* [Supplied material]:
════════════════

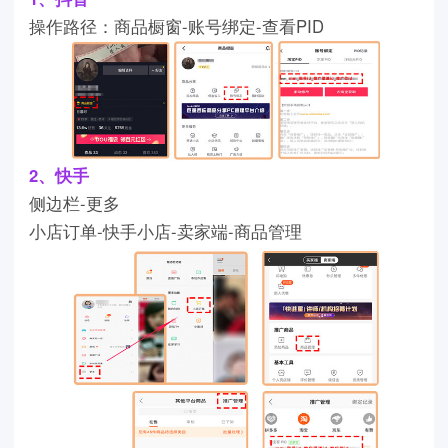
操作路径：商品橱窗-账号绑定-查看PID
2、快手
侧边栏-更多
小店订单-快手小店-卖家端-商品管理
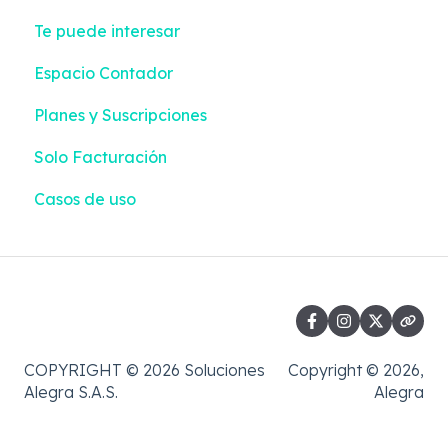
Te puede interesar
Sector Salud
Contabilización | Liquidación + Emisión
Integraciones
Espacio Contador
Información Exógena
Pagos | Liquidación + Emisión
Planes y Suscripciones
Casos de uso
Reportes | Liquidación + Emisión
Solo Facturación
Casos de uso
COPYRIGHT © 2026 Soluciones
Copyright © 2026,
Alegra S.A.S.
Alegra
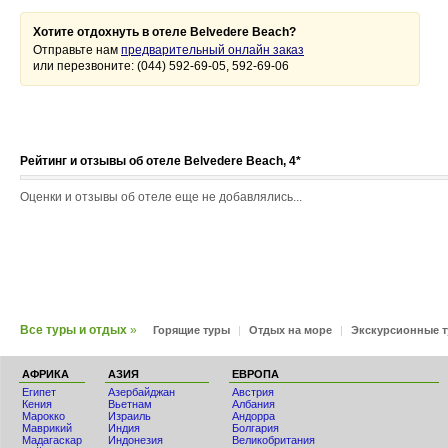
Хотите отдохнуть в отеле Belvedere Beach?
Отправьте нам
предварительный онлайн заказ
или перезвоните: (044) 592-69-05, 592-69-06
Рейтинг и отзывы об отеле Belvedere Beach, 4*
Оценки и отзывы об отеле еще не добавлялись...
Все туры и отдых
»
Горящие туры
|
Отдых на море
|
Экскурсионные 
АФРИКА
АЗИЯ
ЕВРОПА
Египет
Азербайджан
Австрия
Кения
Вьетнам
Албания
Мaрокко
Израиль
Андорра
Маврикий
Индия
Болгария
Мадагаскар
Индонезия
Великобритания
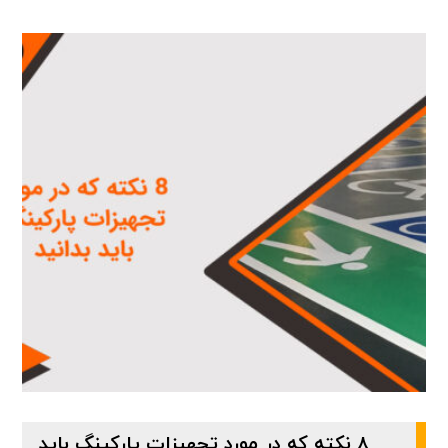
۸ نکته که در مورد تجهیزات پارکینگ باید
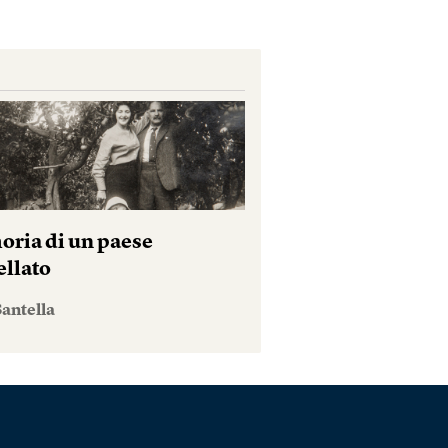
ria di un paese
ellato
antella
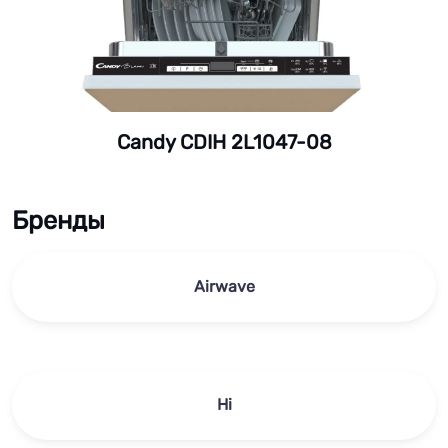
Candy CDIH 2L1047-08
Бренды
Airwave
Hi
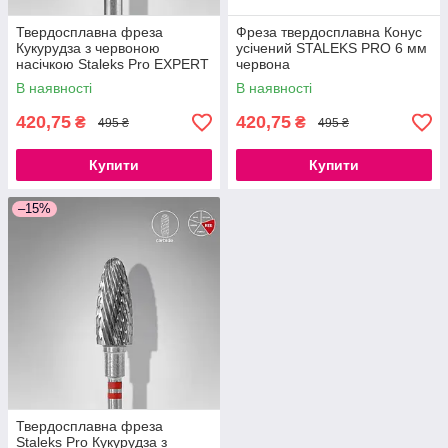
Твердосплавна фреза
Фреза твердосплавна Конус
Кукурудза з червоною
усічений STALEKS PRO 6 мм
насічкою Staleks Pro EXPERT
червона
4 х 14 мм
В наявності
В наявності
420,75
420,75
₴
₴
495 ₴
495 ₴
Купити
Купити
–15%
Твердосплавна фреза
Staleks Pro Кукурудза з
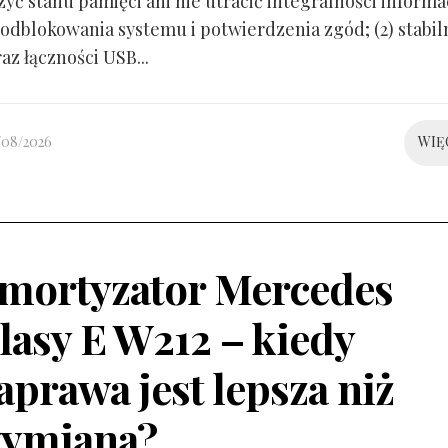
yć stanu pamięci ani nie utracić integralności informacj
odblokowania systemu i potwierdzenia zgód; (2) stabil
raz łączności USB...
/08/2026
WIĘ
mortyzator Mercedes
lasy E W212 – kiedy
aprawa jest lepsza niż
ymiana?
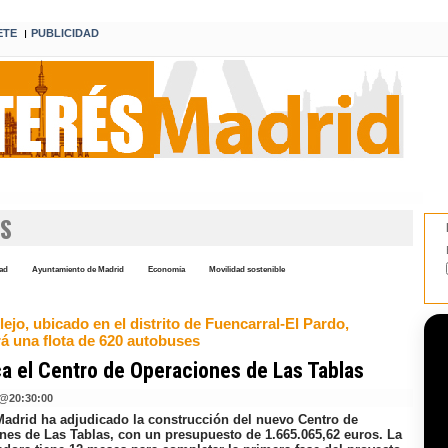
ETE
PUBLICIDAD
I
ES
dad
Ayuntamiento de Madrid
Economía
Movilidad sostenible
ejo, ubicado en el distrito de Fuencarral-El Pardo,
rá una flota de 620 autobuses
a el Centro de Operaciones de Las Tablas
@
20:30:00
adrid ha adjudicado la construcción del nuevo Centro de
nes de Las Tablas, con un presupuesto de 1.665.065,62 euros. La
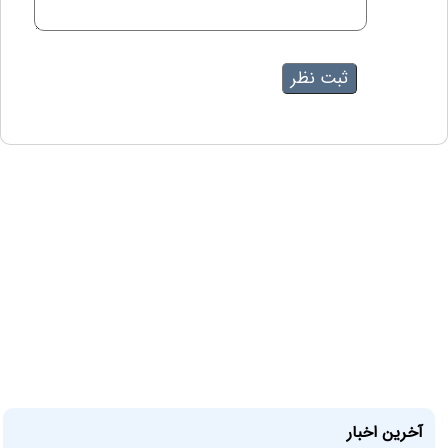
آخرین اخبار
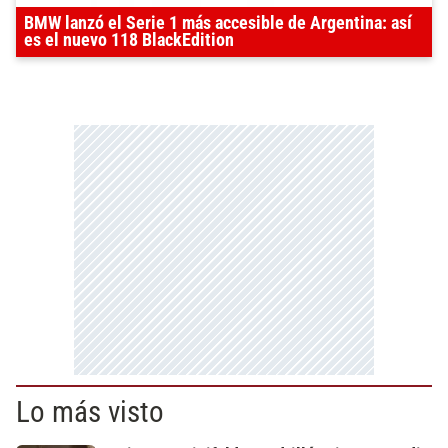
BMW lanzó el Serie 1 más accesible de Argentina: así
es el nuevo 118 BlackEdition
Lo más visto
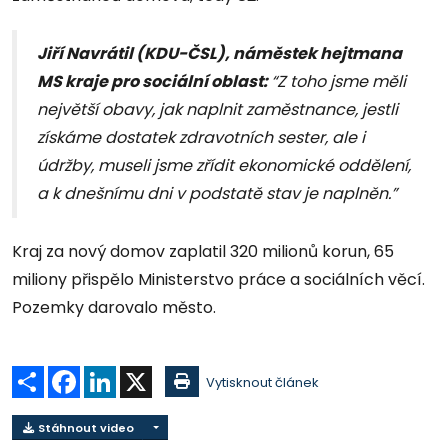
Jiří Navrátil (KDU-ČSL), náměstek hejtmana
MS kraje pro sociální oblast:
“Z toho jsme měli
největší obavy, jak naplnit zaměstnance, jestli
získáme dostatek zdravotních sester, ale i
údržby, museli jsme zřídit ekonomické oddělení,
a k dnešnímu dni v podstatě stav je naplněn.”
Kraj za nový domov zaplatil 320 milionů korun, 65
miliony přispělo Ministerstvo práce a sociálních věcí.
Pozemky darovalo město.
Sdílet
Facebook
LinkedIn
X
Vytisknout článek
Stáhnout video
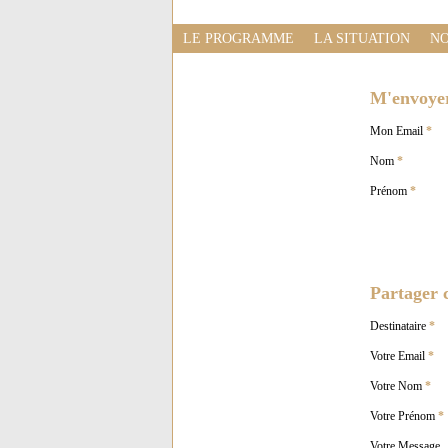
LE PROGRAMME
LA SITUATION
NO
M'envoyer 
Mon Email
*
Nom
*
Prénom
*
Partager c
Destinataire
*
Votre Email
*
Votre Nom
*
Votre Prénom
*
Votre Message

════════════════

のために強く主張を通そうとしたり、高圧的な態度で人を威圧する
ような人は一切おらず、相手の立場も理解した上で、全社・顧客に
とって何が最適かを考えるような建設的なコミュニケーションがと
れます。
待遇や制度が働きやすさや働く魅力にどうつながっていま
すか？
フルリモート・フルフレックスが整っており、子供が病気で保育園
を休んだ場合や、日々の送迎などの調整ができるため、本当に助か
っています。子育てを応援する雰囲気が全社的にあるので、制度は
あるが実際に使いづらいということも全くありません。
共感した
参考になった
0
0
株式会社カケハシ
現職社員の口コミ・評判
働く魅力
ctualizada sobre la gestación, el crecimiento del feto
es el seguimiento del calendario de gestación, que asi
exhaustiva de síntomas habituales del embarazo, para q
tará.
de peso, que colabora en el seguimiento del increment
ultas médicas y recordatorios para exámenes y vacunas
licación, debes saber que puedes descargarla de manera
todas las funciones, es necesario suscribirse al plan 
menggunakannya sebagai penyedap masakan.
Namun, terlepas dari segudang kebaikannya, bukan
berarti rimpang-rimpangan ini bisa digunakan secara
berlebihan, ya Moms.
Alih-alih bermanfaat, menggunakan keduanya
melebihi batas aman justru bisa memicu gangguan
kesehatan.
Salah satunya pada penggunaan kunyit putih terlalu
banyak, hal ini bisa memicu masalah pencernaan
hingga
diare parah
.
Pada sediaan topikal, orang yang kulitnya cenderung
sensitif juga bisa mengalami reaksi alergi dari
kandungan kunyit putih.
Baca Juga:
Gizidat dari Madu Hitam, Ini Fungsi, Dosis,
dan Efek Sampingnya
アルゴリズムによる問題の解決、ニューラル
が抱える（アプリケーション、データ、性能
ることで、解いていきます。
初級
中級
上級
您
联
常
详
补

════════════════

* [Problem description]: Reproduce the listing's lines between the line holding "LE PROGRAMME" and the line holding "Votre Message", inclusive.

* [Solution for this exercise]:
LE PROGRAMME
LA SITUATION
NO
M'envoyer 
Mon Email
*
Nom
*
Prénom
*
Partager c
Destinataire
*
Votre Email
*
Votre Nom
*
Votre Prénom
*
Votre Message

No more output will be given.